Ao participar da iniciativa, “o BC está fortalecendo a atuação para mitigar as fragilidades no acesso e uso dos serviços financeiros pelos idosos, que ficaram ainda mais visíveis durante a pandemia de Covid-19. Estamos satisfeitos em fazer parte dessa iniciativa”, explica Juliana Mozachi, chefe de gabinete do Diretor de Relacionamento Institucional e Cidadania (Direc) do BC. “Os esforços, entretanto, vão para além desse momento de pandemia”, completa.

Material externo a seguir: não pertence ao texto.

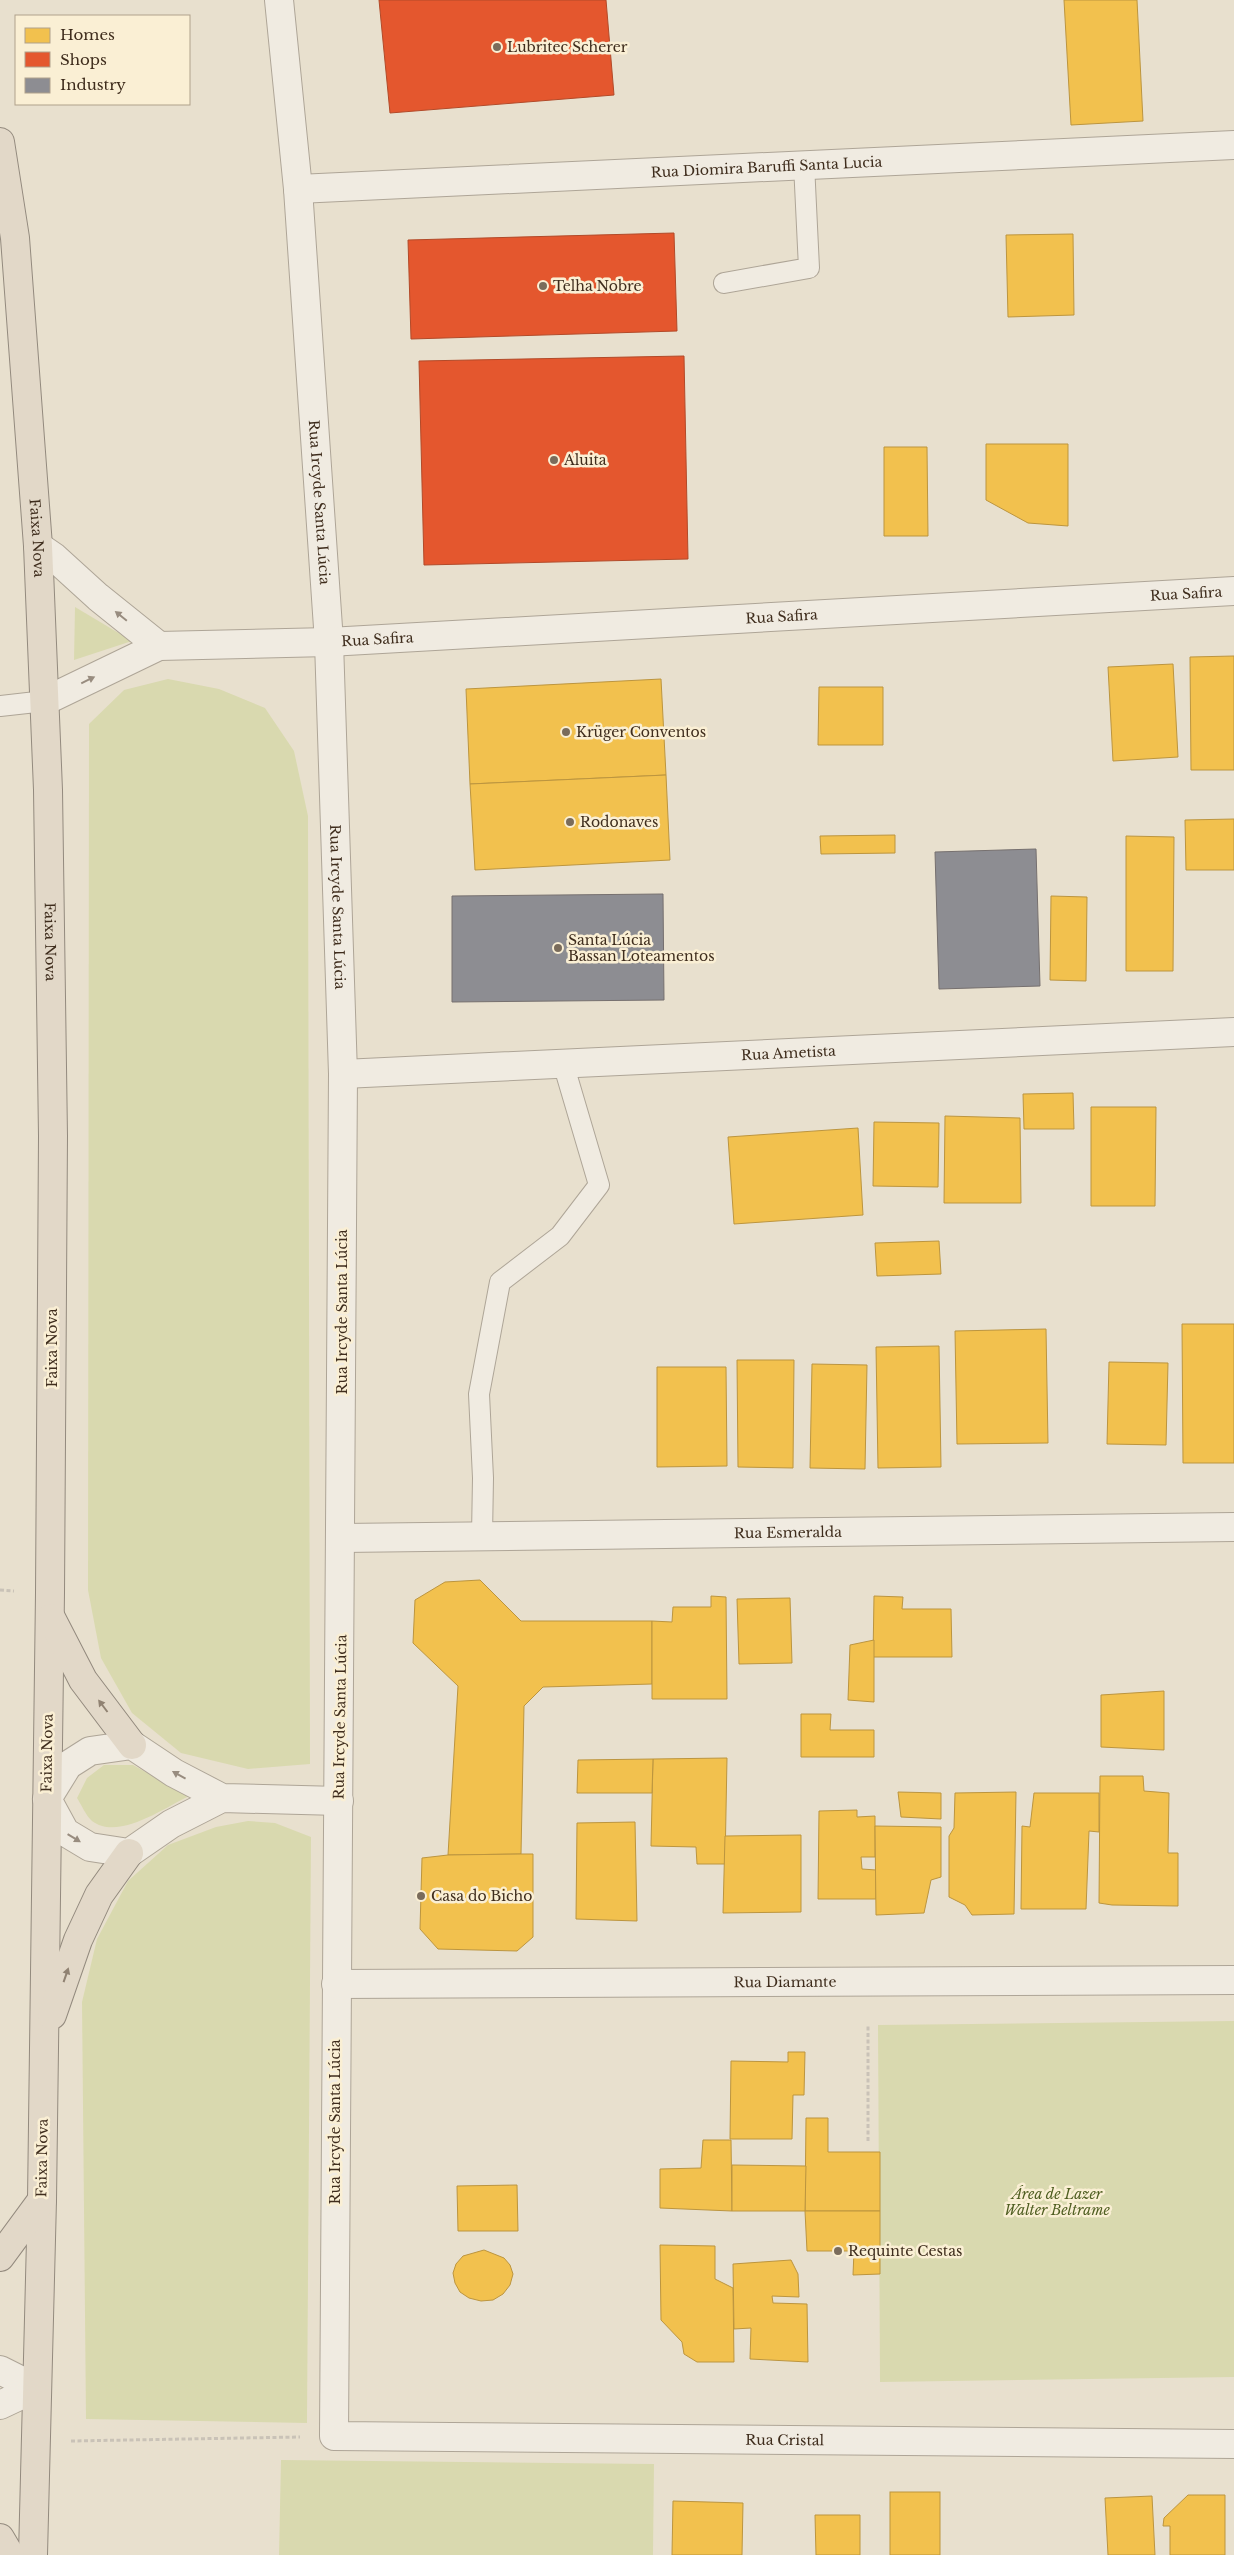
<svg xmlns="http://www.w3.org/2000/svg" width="1234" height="2555" font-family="'Libre Baskerville',serif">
<rect width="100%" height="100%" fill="#e8e0ce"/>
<!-- green -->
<g fill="#d9d9af">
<polygon points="75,607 132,641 74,660"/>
<polygon points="168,679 219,689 265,708 294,751 308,816 310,1764 248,1769 181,1753 132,1713 101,1658 88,1590 89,724 124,690"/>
<path d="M 104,1765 L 133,1765 L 189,1796 C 164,1808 118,1841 92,1821 C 86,1816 81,1804 77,1798 L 87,1778 Z"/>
<polygon points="248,1821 275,1823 311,1837 307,2423 86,2419 82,2002 97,1939 128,1881 168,1845 216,1827"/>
<polygon points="1234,2021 1234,2377 880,2382 878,2025"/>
<polygon points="281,2460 654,2464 653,2555 279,2555"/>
</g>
<!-- homes -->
<g fill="#f2c14e" stroke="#bc953f">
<polygon points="1064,0 1137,0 1143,121 1071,125"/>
<polygon points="1073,234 1074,315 1008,317 1006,235"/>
<polygon points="986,444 1068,444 1068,526 1028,523 986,500"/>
<polygon points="884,447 927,447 928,536 884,536"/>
<polygon points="1234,656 1234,770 1191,770 1190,657"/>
<polygon points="1173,664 1178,757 1113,761 1108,667"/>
<polygon points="661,679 666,775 470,784 466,689"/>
<polygon points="819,687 883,687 883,745 818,745"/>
<polygon points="666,775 670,860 475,870 470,784"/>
<polygon points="1234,819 1234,870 1186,870 1185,820"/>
<polygon points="895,835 895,853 821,854 820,836"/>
<polygon points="1126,836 1174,837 1173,971 1126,971"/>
<polygon points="1051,896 1087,897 1086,981 1050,980"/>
<polygon points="1073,1093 1074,1129 1024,1129 1023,1094"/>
<polygon points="1091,1107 1156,1107 1155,1206 1091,1206"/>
<polygon points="945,1116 1020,1118 1021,1203 944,1203"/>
<polygon points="874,1122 939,1123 938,1187 873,1186"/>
<polygon points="858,1128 863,1215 734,1224 728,1137"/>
<polygon points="939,1241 941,1274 877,1276 875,1243"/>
<polygon points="1182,1324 1234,1324 1234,1463 1183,1463"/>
<polygon points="1046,1329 1048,1443 957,1444 955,1331"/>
<polygon points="939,1346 941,1467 878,1468 876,1347"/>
<polygon points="737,1360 794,1360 793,1468 738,1467"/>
<polygon points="1109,1362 1168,1363 1166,1445 1107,1444"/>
<polygon points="812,1364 867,1365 865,1469 810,1468"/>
<polygon points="657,1367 726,1367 727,1466 657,1467"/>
<polygon points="480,1580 521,1621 652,1621 652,1684 543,1687 524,1706 521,1854 448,1855 458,1686 413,1643 415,1600 445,1582"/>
<polygon points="711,1596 726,1597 727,1699 652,1699 652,1621 672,1622 673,1607 711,1607"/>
<polygon points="874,1596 903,1597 902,1609 951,1609 952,1657 873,1657"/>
<polygon points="790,1598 792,1663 739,1664 737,1599"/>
<polygon points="874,1640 874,1702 848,1700 850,1645"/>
<polygon points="1164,1691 1164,1750 1101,1747 1101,1695"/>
<polygon points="801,1714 831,1714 830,1730 874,1730 874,1757 801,1757"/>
<polygon points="727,1758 725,1864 697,1864 696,1847 651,1846 653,1759"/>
<polygon points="653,1759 652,1793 577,1793 578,1760"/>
<polygon points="1100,1776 1143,1776 1144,1791 1169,1793 1168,1853 1178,1853 1178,1906 1112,1905 1099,1903"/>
<polygon points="898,1792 941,1793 941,1819 901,1817"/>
<polygon points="1016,1792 1014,1914 972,1915 965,1905 949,1897 949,1836 954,1828 955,1793"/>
<polygon points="1034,1793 1099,1793 1099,1832 1089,1831 1086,1909 1021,1909 1022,1826 1030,1827"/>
<polygon points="857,1810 857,1817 875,1816 875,1857 861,1857 862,1869 876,1870 876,1899 818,1899 819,1811"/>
<polygon points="635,1822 637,1921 576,1919 577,1823"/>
<polygon points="875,1826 941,1827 941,1877 931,1880 924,1913 876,1915"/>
<polygon points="801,1835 801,1912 723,1913 725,1836"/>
<polygon points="521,1854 533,1854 533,1937 517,1951 438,1949 420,1929 422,1858 448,1855"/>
<polygon points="788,2052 805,2052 804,2095 793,2095 792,2139 730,2139 731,2061 788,2062"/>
<polygon points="806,2118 828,2118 828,2152 880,2152 880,2211 805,2211"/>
<polygon points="703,2140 731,2140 732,2211 660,2208 660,2169 701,2168"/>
<polygon points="732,2165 806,2166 805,2211 732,2211"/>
<polygon points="517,2185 518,2231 458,2231 457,2186"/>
<polygon points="805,2211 880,2211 880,2274 853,2275 854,2251 807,2251"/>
<polygon points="660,2245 715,2246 715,2279 733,2288 734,2362 697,2362 684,2354 682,2342 661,2320"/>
<polygon points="484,2250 504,2258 510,2265 513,2274 510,2285 503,2294 493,2300 481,2301 469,2298 460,2292 455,2283 453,2273 456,2264 463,2256"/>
<polygon points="791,2260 798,2274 799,2297 772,2296 773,2303 807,2304 808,2362 750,2359 751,2328 734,2329 733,2264"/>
<rect x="890" y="2492" width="50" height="63"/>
<polygon points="1188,2495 1225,2495 1225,2555 1170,2555 1170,2526 1163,2526 1164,2518"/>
<polygon points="1152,2496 1155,2555 1108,2555 1105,2498"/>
<polygon points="673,2501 743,2503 742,2555 672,2555"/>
<polygon points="815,2515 860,2515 860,2555 816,2555"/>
</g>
<!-- shops -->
<g fill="#e4572e" stroke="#b24a29">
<polygon points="379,0 606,0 614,95 390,113"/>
<polygon points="674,233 677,331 411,339 408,240"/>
<polygon points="684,356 688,559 424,565 419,361"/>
</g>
<!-- industry -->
<g fill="#8d8d92" stroke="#76706f">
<polygon points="1036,849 1040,986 939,989 935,852"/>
<polygon points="663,894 664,1000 452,1002 452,896"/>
</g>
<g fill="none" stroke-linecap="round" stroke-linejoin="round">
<defs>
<g id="service">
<polyline points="724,283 809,268 804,164"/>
<polyline points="0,706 45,701"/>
<polyline points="482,1536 483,1478 479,1394 500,1282 560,1236 599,1185 563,1063"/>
</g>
<g id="minor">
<path id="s1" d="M 279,0 L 298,189 L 329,642 L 343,1074 L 334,2436 L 1234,2444"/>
<path id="s2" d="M 298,189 L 1234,145"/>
<polyline points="38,546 54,557 98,597 159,646"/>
<path id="s3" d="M 45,701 L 159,646 L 329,642 L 1234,591"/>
<path id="s4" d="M 343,1074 L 1234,1032"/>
<path id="s5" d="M 342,1538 L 1234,1527"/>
<polyline points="222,1798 171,1824 129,1853 90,1847 65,1832 47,1799 68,1765 90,1751 132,1745 174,1773 222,1798 339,1801"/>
<path id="s6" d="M 336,1984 L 1234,1980"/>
</g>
<g id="tertiary">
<polyline points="0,2370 36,2388"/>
<polyline points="0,2405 36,2388"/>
</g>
<g id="trunk">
<path id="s7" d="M 0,142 L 15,238 L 38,546 L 48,790 L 53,1136 L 50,1593 L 42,2200 L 33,2555"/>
<polyline points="51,1618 83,1680 132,1745"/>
<polyline points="52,2015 78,1940 99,1895 129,1853"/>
<polyline points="0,2257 42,2200"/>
<polyline points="0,2538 10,2555"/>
</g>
</defs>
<!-- service casing -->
<use href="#service" stroke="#aea597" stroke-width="22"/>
<!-- minor casing -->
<use href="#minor" stroke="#aea597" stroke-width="30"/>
<!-- tertiary casing -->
<use href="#tertiary" stroke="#aea597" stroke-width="30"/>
<!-- trunk casing -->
<use href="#trunk" stroke="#938a7e" stroke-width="30"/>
<!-- path -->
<g stroke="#c9c2b7" stroke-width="3" stroke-dasharray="4 2.5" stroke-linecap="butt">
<polyline points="0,1590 14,1591"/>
<polyline points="868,2141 868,2026"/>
<polyline points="71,2441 300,2437"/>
</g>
<!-- service -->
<use href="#service" stroke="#f0ebe1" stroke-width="20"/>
<!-- minor -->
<use href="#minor" stroke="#f0ebe1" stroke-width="28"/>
<!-- tertiary -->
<use href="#tertiary" stroke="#f0ebe1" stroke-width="28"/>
<!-- trunk -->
<use href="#trunk" stroke="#e2d8c8" stroke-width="28"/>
</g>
<!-- one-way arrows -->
<defs><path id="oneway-solid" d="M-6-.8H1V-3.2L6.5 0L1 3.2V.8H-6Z" transform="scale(1.25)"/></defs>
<g fill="#988c7f">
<use href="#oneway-solid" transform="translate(121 616) rotate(-141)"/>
<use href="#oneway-solid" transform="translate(88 680) rotate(-26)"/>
<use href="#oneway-solid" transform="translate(179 1775) rotate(-151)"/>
<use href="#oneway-solid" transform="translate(74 1838) rotate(31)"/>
</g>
<g fill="#908272">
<use href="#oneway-solid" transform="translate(103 1706) rotate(-127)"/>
<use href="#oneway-solid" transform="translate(66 1975) rotate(-71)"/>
</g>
<!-- markers -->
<g fill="#7a6c5b" stroke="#faefd4" stroke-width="2">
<circle cx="497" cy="47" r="5"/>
<circle cx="543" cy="286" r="5"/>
<circle cx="554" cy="460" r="5"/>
<circle cx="566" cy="732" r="5"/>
<circle cx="570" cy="822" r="5"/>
<circle cx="558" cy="948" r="5"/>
<circle cx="421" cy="1896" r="5"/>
<circle cx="838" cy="2251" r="5"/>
</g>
<g text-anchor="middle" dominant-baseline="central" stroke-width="5" stroke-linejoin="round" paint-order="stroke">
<!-- poi labels -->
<g font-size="14" fill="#3f2d1d" stroke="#faefd4" text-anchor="start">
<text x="507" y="47">Lubritec Scherer</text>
<text x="553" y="286">Telha Nobre</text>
<text x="564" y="460">Aluita</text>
<text x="576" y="732">Krüger Conventos</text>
<text x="580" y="822">Rodonaves</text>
<text x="568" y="940">Santa Lúcia<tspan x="568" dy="16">Bassan Loteamentos</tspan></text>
<text x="431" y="1896">Casa do Bicho</text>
<text x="848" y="2251">Requinte Cestas</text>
</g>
<!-- street labels -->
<g font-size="14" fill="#3f2d1d" stroke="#faefd4">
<text stroke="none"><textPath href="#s2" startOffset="469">Rua Diomira Baruffi Santa Lucia</textPath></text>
<text stroke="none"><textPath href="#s1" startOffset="504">Rua Ircyde Santa Lúcia</textPath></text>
<text stroke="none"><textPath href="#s7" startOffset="398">Faixa Nova</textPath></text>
<text stroke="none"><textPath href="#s3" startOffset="1155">Rua Safira</textPath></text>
<text stroke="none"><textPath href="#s3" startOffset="750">Rua Safira</textPath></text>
<text stroke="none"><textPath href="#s3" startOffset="345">Rua Safira</textPath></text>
<text stroke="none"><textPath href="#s1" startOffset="909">Rua Ircyde Santa Lúcia</textPath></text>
<text stroke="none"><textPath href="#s7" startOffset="802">Faixa Nova</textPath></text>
<text stroke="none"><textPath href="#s4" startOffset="446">Rua Ametista</textPath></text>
<text transform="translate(342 1312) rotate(-90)">Rua Ircyde Santa Lúcia</text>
<text transform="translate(52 1348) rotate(-90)">Faixa Nova</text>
<text stroke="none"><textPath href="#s5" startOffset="446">Rua Esmeralda</textPath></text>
<text transform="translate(340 1717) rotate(-89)">Rua Ircyde Santa Lúcia</text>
<text transform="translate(47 1753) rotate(-89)">Faixa Nova</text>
<text stroke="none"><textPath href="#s6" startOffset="449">Rua Diamante</textPath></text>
<text transform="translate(335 2122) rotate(-90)">Rua Ircyde Santa Lúcia</text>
<text transform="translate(42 2158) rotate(-89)">Faixa Nova</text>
<text stroke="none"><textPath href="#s1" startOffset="2889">Rua Cristal</textPath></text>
</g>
<!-- park labels -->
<g font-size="14" font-style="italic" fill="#4f5e21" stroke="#faefd4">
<text x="1057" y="2194">Área de Lazer<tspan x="1057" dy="16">Walter Beltrame</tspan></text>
</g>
</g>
<!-- legend -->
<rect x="15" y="15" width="175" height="90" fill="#faefd4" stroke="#afa18b"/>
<rect x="25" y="28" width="25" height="15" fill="#f2c14e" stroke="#afa18b"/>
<text x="60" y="40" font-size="15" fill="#3f2d1d">Homes</text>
<rect x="25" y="52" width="25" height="15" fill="#e4572e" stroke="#afa18b"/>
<text x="60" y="65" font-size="15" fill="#3f2d1d">Shops</text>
<rect x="25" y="78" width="25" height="15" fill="#8d8d92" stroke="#afa18b"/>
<text x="60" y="90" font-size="15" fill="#3f2d1d">Industry</text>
</svg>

Levantamento da Febraban revela que no período de quarentena houve um aumento de 60% em tentativas de golpes financeiros contra idosos. A campanha terá um mês de duração e visa alertar os idosos sobre as fraudes mais recorrentes e educá-los sobre as medidas preventivas que devem ser adotadas. “A baixa consciência dos riscos aos quais (as pessoas idosas) estão expostas torna-as bastante vulneráveis às ações de fraudadores, hackers e outros agentes maliciosos”. É o que explica Marcelo Colli Inglez, chefe adjunto do Departamento de Gestão Estratégica, Integração e Suporte de Fiscalização (Degef) do Banco Central.
A ação, integrada entre o sistema financeiro, o regulador e o governo, é “um passo importante para uma estratégia mais ampla de educação digital e cibernética, visando preparar a população brasileira para o uso eficiente e seguro dos avanços tecnológicos verificados no sistema financeiro nacional”, completa Inglez.
Recomendações do BC
O conteúdo, além de oferecer orientações para casos de perda de renda e renegociação de dívidas, traz alertas e informações úteis direcionada às fraudes financeiras, inclusive listando golpes comuns nesta época e os cuidados para evitá-los.
O BC também disponibiliza, em sua página na internet, uma lista com as perguntas mais frequentes sobre golpes; e orientações para recepção, em seus canais de atendimento, de reclamações de cidadãos, inclusive idosos, vítimas de fraudes ou golpes financeiros. Além disso, usando a capilaridade das redes sociais, faz alertas e disponibiliza dicas, também nos seus perfis nas redes sociais, para que os cidadãos tenham uma relação saudável e segura com os serviços financeiros.
Outra frente de atuação do BC é o monitoramento de reclamações e atuação contínua junto aos bancos das situações em que cidadãos, inclusive idosos, são vítimas de fraudes, golpes ou condutas indevidas, como venda de produtos e servidos inadequados para o cliente ou empréstimos não reconhecidos.
Engenharia social
Um dos ataques mais comuns é pelo telefone, quando o golpista diz ser do banco e pede para confirmar dados pessoais e senhas. Há também casos em que o criminoso se apresenta como um “funcionário do banco” e pede para o cliente realizar uma transferência como um teste. Vale destacar que bancos não ligam para pedir a realização de transações.